Молокан

Игорь Азерин
       Эльман всего лишь секунду назад выглядывал из окопа, говорил о том, что противника невозможно отсюда разглядеть, или, хотя бы, отличить от своих… как вдруг послышался его короткий выдох со стоном. Он резко сел на копчик. Моментально. До Володи не сразу дошло, что Эльмана больше нет.  Щелчок винтовки армянского снайпера достиг Володиного сознания, когда тело Эльмана стало валиться на бок, подминая правую руку. Именно один щелчок винтовки. Отдельный этот звук, среди череды выстрелов и разрывов мин. Может быть, воображение вырвало его из картины боя и усилило, но вместе со звуком к Володе Гребенникову пришло понимание, что товарищ убит.

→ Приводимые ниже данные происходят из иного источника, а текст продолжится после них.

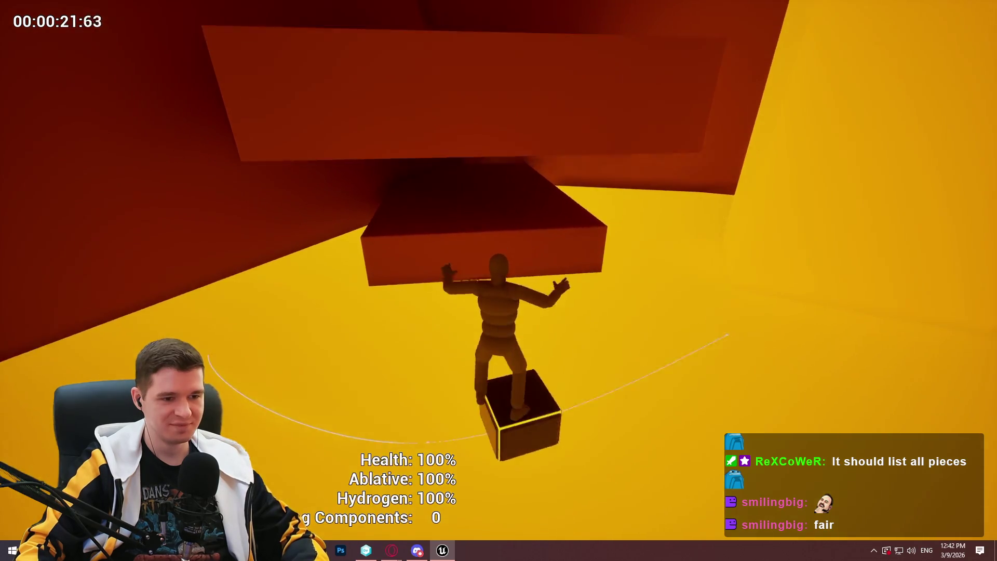
key("w")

         Так странно: товарищ здесь, его можно позвать, потрепать по плечу, но то же время его нет! Совсем недавно Гребенников даже не мог представить такого. Восемь или десять лет назад Володя играл с другими ребятами в "войнушку". Они крадучись двигались вдоль заборов и сараев, выбегали из-за угла и, направляя в товарища деревянное подобие автомата, издавали звук выстрелов. У русских пацанов этот звук походил на "та-та-та", у азербайджанских пацанов – на "ды-ды-дым", а у армянских пацанов – на "джи-джи-джих". Бывало, возникали ссоры: «Я тебя убил первым» – «Нет, я тебя первым убил». А некоторые сидели, притаившись за углом, и ждали, что кто-то, не замечая засады, приблизится, и его можно было бы расстрелять, застигнув врасплох. Это считалось нечестной игрой. Потому что ты рискуешь, ты ищешь противника, ты идёшь навстречу опасности – а он, гад, сидит и ждёт. Тут, в окопах у села Баганис-Айрум, никто не затевал спор, не кричал «я тебя первым убил». Здесь всё было по-взрослому. Прилетела пуля или осколок мины – и нет пацана. Если в тебя попали, ты выбываешь без всяких споров.

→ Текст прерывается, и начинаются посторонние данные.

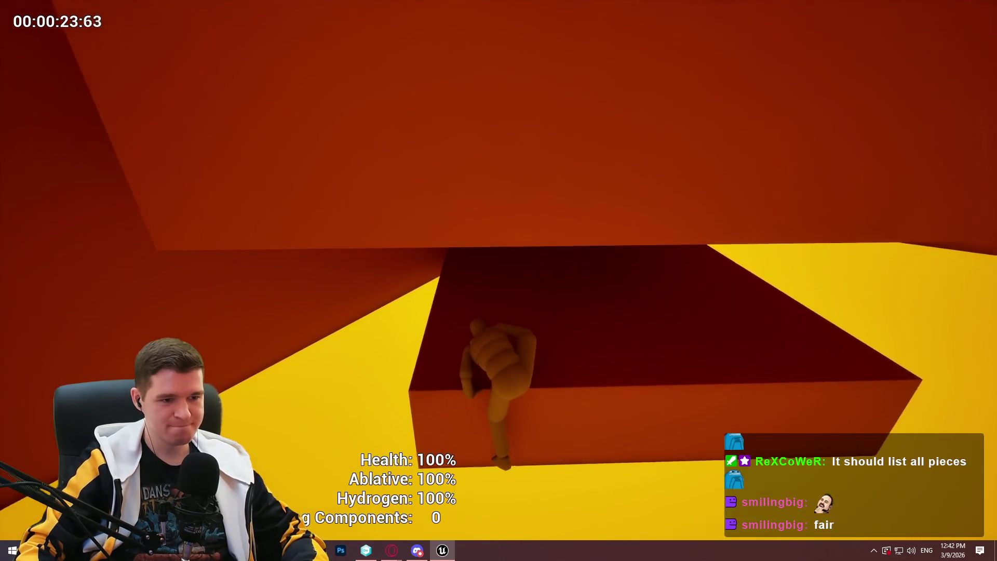
key("w")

        День тому назад несколько армян из соседнего села пришли в Баганис-Айрум. Они сказали, что ищут овец, пропавших накануне. Мало, кто сомневался, что это были разведчики, но их никто не тронул. Были бы чужие, тогда другое дело – задержали бы, допросили. А этих многие знали. Один из них был шофером агронома соседнего колхоза, другой был его братом и работал в колхозе трактористом, а третий разводил овец и торговал в райцентре мясом, тоже родственник шофера. Похоже, они не только провели разведку, но и присмотрели места для снайперов и те ночью заняли позиции. Может быть, и сама эта троица заняла позиции, но вряд ли. Снайперами у армян, обычно, были приезжие националисты из Еревана, а также всякие озлобленные и нелюдимые типы из России, Турции, Грузии и прочих дальних земель. Одного такого "солдата удачи" отловили дня два назад: он с сообщниками напал на пост возле села. Наверное, они хотели захватить оружие. И вообще в последние сутки стало неспокойно в окрестностях.

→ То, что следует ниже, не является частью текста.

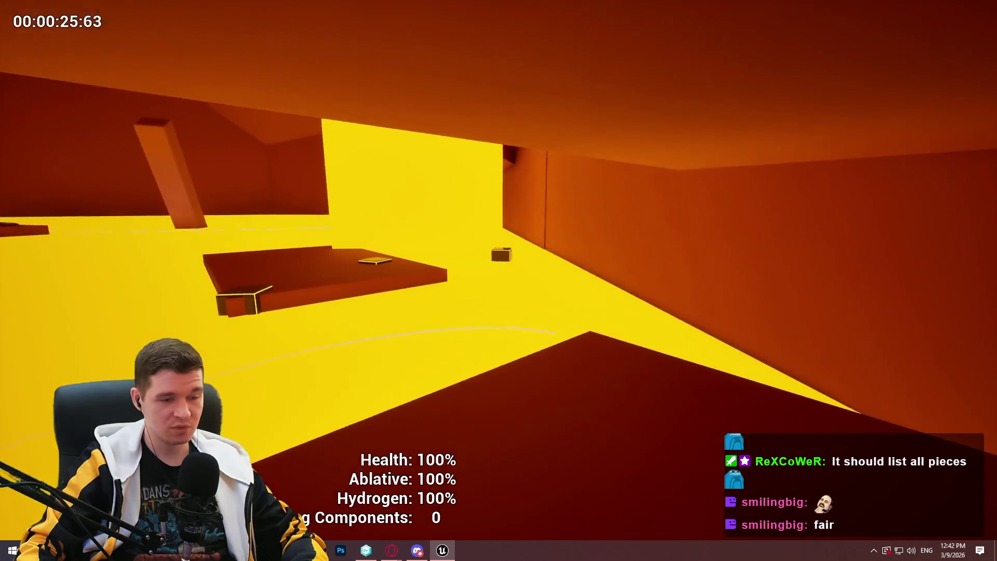
key("w")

        Весной на село боевики уже нападали. Тогда их прогнали. В той зачистке участвовали ВВшники и русские десантники из Гянджи. Взяли они с десяток армян – те просто не стали стрелять в солдат. Взяли их, разоружили, охраняли от местных азербайджанцев. Позже приехала делегация армян на уазиках и милицейских "буханках". Стали требовать и просить, чтобы отдали им боевиков, мол, азербайджанцы разделаются с ними без суда и следствия, а у них всё будет по законам СССР: расследуют, выявят зачинщиков и осудят. Уверяли, что это не бандиты, а, потерявшие веру в правосудие, родственники армян, убитых в Баку и Сумгаите. Десантники наивно поверили делегатам армян и передали им боевиков. Всех их отвезли в армянский райцентр, где не только выпустили, но их там встречали как героев. А местные азербайджанцы восприняли это простодушие, а может и глупость, русских военных, как укрывательство армянских националистов, как участие в войне за одну из сторон конфликта.

        И вот теперь август. Федаины подтянули ночью несколько миномётов, расположились атакующими порядками вблизи села и начали наступление. Гребенников Володя входил в состав отдельного взвода, приданного в помощь местному отряду самообороны. Сначала ударили миномёты – из-за лежащей в горном подножии дороги, со стороны речки и пруда, закрытых зарослями юлгуна (Прим. автора: юлгун - можжевельник,вид можжевельника (азерб.)) , а когда все заметались, пытаясь укрыться в окопах или стараясь обнаружить противника, то по людям начали стрелять автоматчики и снайперы. Стреляли метров с трёхсот и более.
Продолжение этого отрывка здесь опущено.